- [TASK DETAILS]:
Nothing but a number is wanted: the count of lines in the records below that include "rule".

- [MATERIALS PROVIDED]:

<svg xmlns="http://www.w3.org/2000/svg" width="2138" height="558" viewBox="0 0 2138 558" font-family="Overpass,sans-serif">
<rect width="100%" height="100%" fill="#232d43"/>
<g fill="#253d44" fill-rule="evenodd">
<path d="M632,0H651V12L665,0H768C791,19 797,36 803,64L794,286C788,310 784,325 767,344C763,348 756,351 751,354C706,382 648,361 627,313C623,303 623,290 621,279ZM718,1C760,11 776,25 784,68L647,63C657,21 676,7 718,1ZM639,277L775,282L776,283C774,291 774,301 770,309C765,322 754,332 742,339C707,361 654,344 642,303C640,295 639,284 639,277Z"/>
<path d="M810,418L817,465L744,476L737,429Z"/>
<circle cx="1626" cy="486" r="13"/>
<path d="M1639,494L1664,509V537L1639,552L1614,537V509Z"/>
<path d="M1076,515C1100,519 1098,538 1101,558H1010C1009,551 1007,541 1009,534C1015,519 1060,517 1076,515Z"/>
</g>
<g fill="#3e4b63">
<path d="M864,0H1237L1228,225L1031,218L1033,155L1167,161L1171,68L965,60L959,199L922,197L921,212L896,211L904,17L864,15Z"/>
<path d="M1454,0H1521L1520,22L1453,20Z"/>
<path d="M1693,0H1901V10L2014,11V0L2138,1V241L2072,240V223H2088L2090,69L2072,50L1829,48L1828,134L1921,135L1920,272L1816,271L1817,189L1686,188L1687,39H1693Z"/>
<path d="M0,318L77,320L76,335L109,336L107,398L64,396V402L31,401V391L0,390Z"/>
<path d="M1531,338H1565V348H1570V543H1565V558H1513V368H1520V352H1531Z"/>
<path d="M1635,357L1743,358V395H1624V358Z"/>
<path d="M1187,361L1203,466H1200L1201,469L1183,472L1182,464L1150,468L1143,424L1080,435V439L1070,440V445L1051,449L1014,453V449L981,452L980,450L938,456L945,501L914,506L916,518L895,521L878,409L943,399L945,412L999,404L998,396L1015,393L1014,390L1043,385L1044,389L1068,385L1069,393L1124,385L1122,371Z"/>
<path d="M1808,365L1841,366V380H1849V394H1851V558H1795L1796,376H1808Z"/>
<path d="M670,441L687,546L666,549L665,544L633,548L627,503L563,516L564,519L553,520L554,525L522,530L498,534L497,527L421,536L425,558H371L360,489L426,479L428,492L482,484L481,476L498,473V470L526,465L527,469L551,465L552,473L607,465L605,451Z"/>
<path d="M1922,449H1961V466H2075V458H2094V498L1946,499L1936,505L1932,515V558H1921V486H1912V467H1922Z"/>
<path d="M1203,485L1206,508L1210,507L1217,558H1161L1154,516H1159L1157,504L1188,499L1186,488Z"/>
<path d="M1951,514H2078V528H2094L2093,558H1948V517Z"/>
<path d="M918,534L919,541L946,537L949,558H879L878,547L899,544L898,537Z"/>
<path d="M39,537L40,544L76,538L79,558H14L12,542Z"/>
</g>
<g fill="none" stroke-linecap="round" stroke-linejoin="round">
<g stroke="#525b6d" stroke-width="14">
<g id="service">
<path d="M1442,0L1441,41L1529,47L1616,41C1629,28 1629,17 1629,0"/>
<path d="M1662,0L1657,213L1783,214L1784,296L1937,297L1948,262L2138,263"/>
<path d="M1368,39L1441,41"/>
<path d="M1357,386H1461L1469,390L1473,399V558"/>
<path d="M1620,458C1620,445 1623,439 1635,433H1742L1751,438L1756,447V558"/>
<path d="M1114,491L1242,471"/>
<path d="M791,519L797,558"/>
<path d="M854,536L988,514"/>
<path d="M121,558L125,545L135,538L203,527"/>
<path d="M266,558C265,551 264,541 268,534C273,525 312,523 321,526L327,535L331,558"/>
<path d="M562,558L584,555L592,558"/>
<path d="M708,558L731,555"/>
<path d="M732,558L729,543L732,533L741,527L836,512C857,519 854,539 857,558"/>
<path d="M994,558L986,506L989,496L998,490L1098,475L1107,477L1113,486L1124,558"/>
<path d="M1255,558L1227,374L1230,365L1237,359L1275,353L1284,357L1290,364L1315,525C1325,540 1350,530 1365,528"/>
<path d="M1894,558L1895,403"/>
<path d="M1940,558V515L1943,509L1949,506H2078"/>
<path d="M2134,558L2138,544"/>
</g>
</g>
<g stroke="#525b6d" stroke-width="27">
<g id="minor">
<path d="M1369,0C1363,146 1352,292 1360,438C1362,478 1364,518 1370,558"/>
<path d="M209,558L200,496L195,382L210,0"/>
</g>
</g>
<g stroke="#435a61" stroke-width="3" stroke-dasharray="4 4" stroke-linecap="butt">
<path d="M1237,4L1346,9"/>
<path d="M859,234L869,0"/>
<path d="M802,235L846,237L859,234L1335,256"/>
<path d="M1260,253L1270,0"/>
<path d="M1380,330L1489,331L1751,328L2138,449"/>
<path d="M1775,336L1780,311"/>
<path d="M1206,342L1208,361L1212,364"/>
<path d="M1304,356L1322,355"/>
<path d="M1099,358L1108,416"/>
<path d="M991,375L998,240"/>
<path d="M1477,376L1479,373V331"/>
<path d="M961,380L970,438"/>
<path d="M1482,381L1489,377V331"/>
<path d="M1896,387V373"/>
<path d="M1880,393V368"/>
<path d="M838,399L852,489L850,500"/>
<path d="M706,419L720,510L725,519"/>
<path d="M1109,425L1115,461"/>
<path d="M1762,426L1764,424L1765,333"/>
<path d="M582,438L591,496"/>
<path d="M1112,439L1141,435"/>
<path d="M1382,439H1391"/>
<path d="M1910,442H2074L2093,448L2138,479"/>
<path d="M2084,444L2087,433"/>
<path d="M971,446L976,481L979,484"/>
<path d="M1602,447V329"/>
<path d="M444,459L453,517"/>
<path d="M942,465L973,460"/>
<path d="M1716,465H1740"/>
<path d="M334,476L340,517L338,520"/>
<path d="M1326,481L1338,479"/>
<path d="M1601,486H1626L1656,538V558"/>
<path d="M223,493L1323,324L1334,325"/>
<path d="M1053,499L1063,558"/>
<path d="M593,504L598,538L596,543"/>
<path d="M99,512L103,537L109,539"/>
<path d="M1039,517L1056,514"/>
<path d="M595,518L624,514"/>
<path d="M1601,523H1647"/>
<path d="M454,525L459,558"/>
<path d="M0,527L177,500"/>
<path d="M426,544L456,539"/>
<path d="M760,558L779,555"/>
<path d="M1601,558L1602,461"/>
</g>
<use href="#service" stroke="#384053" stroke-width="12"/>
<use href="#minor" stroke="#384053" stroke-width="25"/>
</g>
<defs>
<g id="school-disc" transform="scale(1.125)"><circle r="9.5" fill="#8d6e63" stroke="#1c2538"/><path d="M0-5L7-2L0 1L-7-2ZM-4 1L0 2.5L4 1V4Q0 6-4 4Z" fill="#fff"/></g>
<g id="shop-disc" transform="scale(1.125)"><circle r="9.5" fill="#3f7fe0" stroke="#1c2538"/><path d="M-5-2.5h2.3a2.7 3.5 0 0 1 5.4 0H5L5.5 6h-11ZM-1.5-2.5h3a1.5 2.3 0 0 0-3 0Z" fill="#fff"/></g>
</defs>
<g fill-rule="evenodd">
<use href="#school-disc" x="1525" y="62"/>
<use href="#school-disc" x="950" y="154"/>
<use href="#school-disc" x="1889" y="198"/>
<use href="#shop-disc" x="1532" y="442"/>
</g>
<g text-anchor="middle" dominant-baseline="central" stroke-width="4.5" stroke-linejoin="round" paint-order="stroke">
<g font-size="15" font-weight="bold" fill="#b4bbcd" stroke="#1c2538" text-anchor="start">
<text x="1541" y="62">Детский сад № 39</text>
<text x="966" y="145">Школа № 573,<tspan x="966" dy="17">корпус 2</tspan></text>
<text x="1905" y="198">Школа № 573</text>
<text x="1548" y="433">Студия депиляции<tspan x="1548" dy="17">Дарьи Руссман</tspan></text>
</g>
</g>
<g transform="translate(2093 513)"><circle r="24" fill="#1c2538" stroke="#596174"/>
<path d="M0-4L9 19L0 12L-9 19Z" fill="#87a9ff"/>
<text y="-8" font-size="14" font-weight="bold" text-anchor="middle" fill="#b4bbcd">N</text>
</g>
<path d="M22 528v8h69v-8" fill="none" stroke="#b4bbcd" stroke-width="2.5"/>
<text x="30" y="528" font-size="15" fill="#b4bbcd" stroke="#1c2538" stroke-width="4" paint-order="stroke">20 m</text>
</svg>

- [EXERCISE ANSWER]:
2